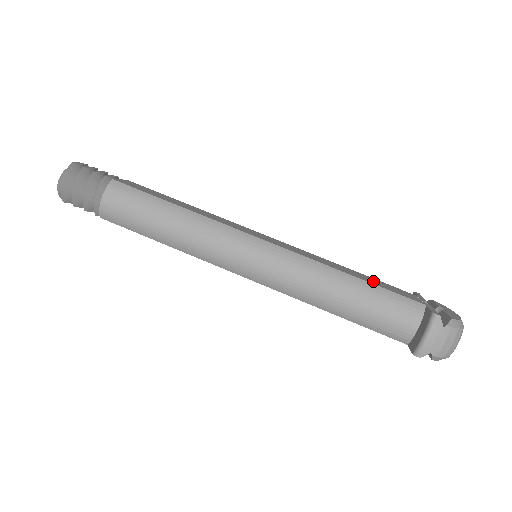
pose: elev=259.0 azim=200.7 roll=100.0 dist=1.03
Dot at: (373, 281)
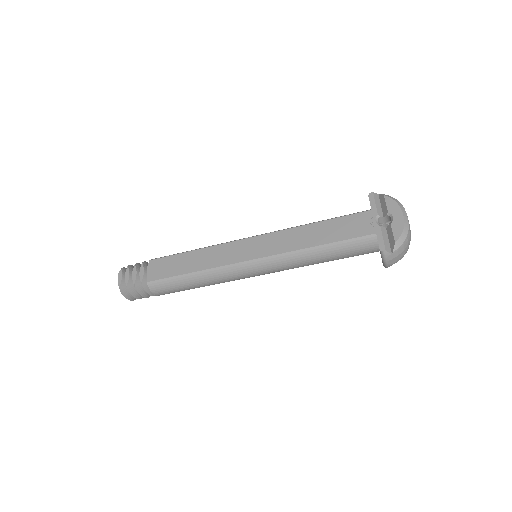
Dot at: (335, 232)
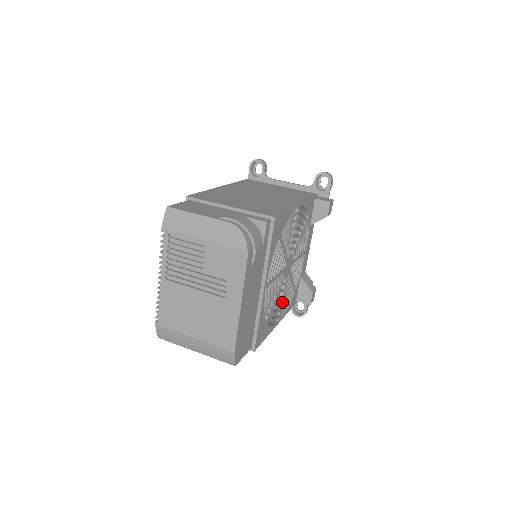
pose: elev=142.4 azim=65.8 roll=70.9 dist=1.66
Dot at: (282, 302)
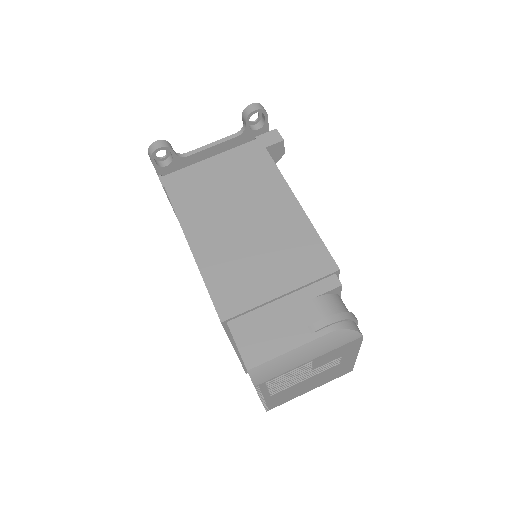
Dot at: occluded
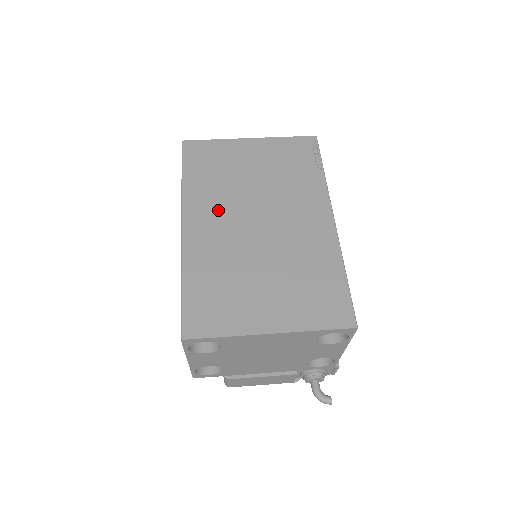
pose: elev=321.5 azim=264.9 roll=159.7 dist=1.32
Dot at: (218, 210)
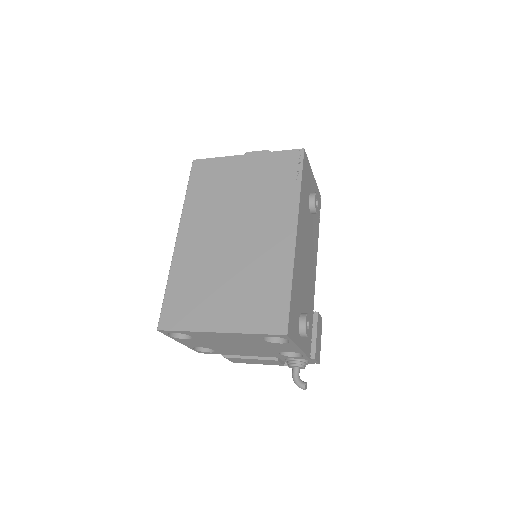
Dot at: (205, 224)
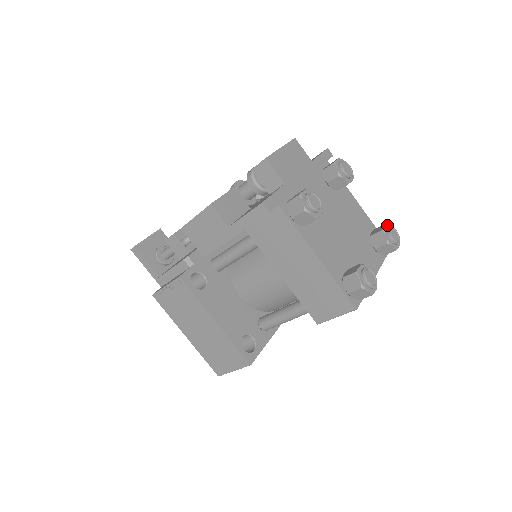
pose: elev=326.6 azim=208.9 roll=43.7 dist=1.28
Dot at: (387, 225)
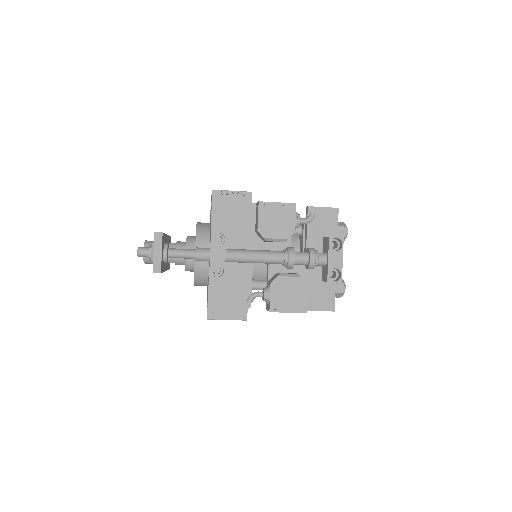
Dot at: occluded
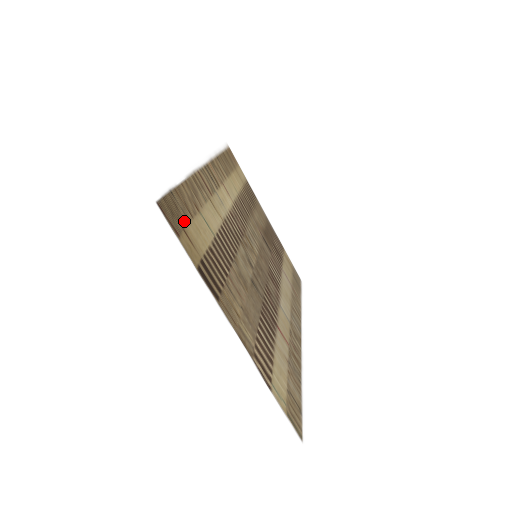
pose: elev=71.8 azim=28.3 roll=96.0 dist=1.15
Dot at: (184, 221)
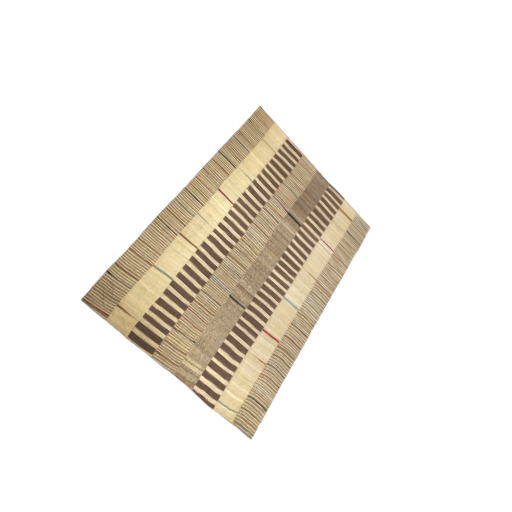
Dot at: (121, 294)
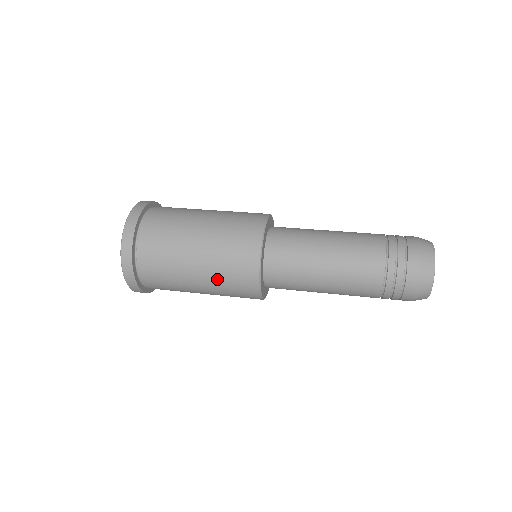
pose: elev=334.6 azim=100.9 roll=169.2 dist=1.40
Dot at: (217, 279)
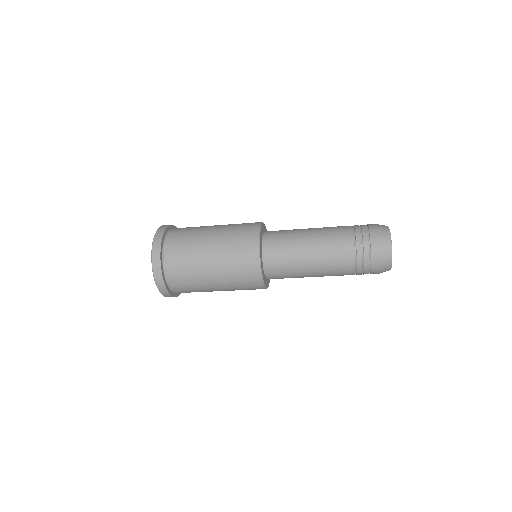
Dot at: (226, 238)
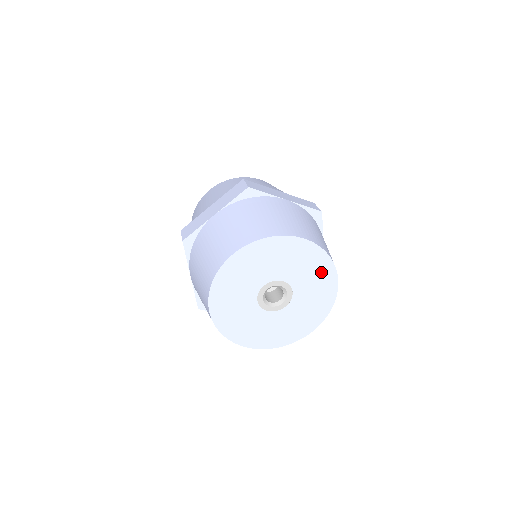
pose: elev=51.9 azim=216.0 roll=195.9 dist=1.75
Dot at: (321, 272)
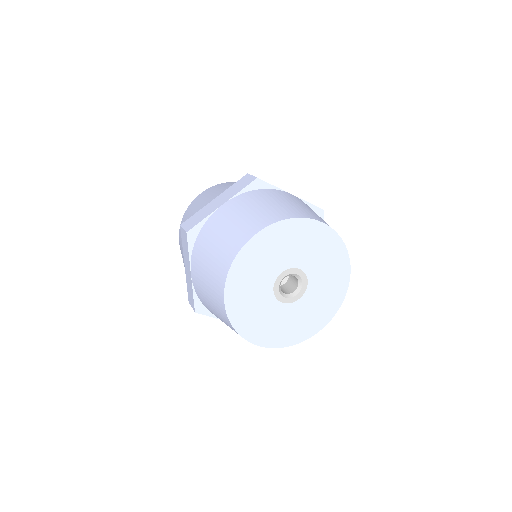
Dot at: (336, 261)
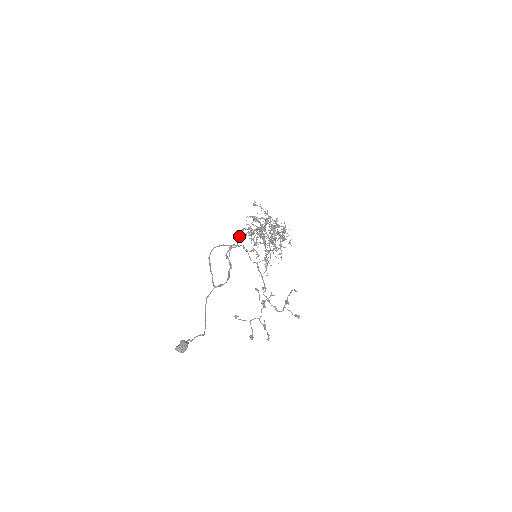
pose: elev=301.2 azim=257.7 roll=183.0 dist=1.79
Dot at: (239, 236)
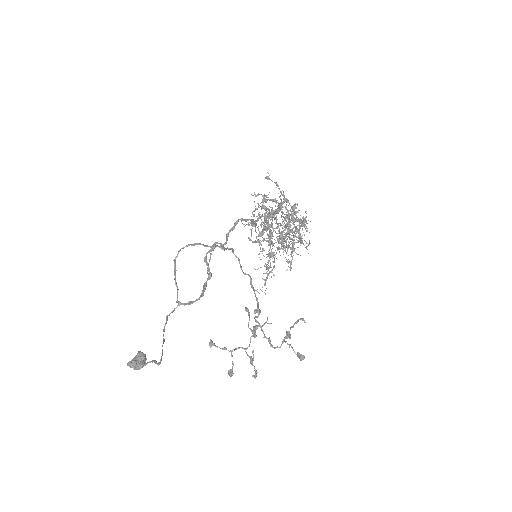
Dot at: (230, 229)
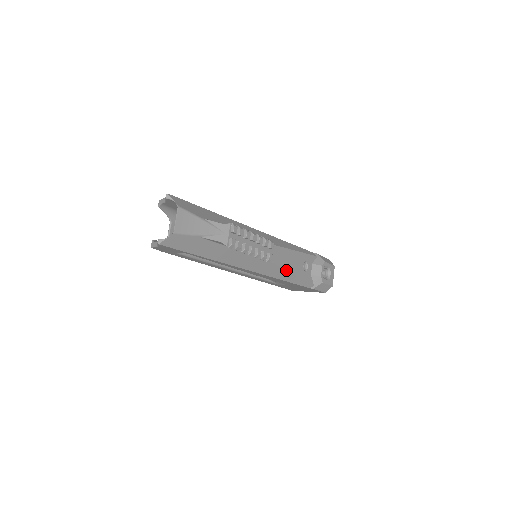
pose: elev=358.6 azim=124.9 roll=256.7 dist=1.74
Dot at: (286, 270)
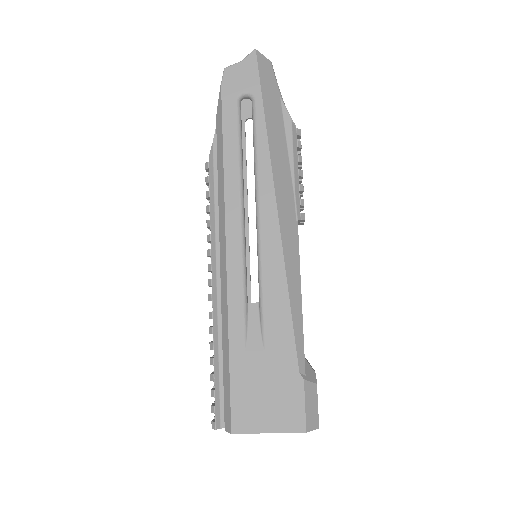
Dot at: (300, 275)
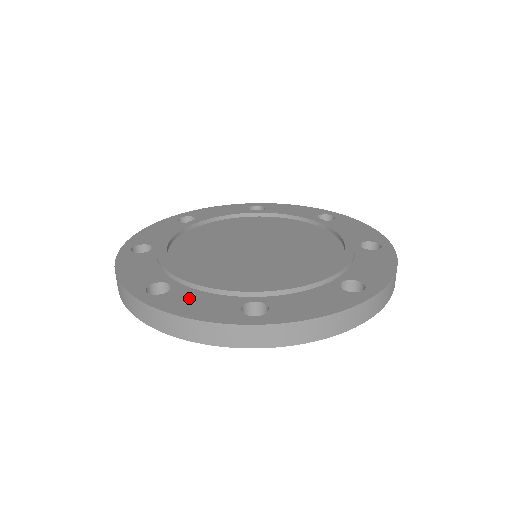
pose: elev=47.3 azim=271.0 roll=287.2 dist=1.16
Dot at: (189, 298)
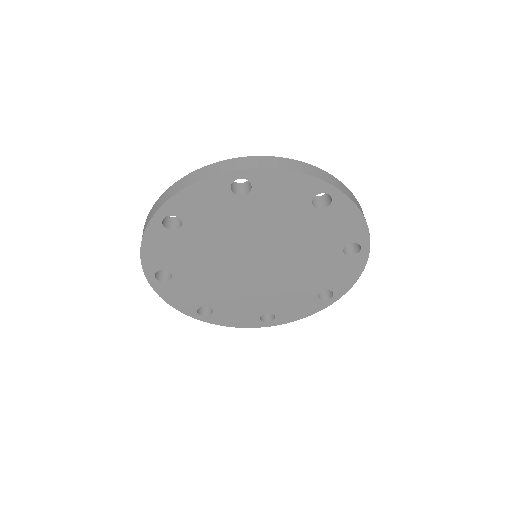
Dot at: occluded
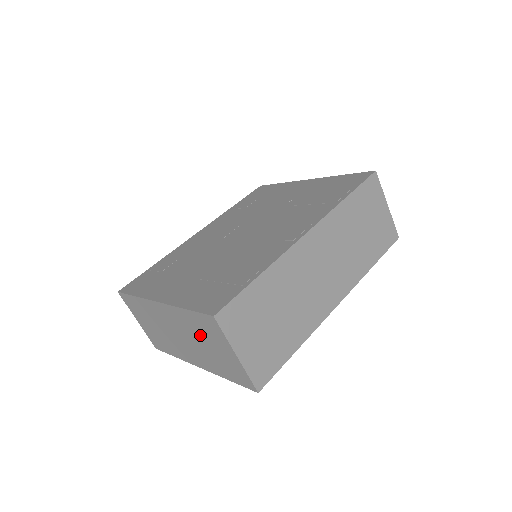
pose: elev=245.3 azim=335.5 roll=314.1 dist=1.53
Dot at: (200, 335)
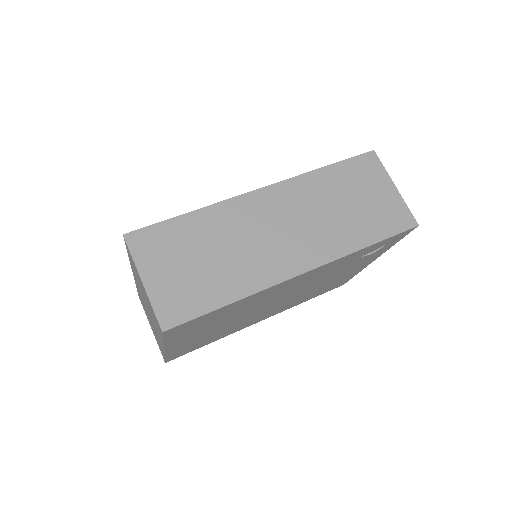
Dot at: occluded
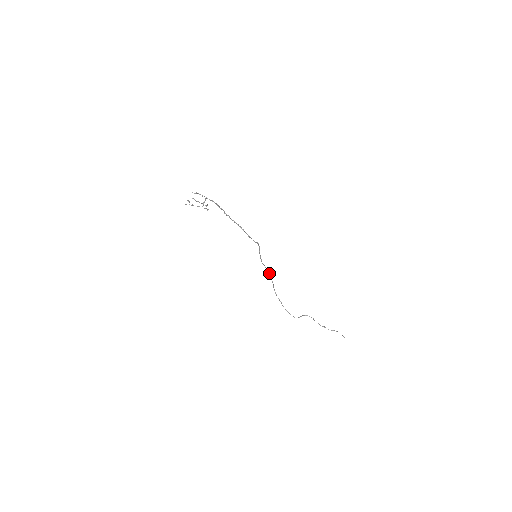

* [Goal]
Transcribe all of the data above line by line, omitting the pictures.

* [Finished task]
pose: elev=259.0 azim=200.7 roll=100.0 dist=1.03
Dot at: (373, 281)
Dot at: (335, 232)
pose: elev=142.4 azim=65.8 roll=70.9 dist=1.66
Dot at: (282, 302)
Dot at: occluded
pose: elev=321.5 azim=264.9 roll=159.7 dist=1.32
Dot at: (218, 210)
Dot at: (205, 224)
pose: elev=326.6 azim=208.9 roll=43.7 dist=1.28
Dot at: (387, 225)
Dot at: occluded
pose: elev=71.8 azim=28.3 roll=96.0 dist=1.15
Dot at: (184, 221)
Dot at: (121, 294)
pose: elev=334.6 azim=100.9 roll=169.2 dist=1.40
Dot at: (217, 279)
Dot at: (226, 238)
pose: elev=51.9 azim=216.0 roll=195.9 dist=1.75
Dot at: (321, 272)
Dot at: (336, 261)
pose: elev=301.2 azim=257.7 roll=183.0 dist=1.79
Dot at: (239, 236)
Dot at: (230, 229)
pose: elev=358.6 azim=124.9 roll=256.7 dist=1.74
Dot at: (286, 270)
Dot at: (300, 275)
pose: elev=47.3 azim=271.0 roll=287.2 dist=1.16
Dot at: (189, 298)
Dot at: occluded
pose: elev=245.3 azim=335.5 roll=314.1 dist=1.53
Dot at: (200, 335)
Dot at: occluded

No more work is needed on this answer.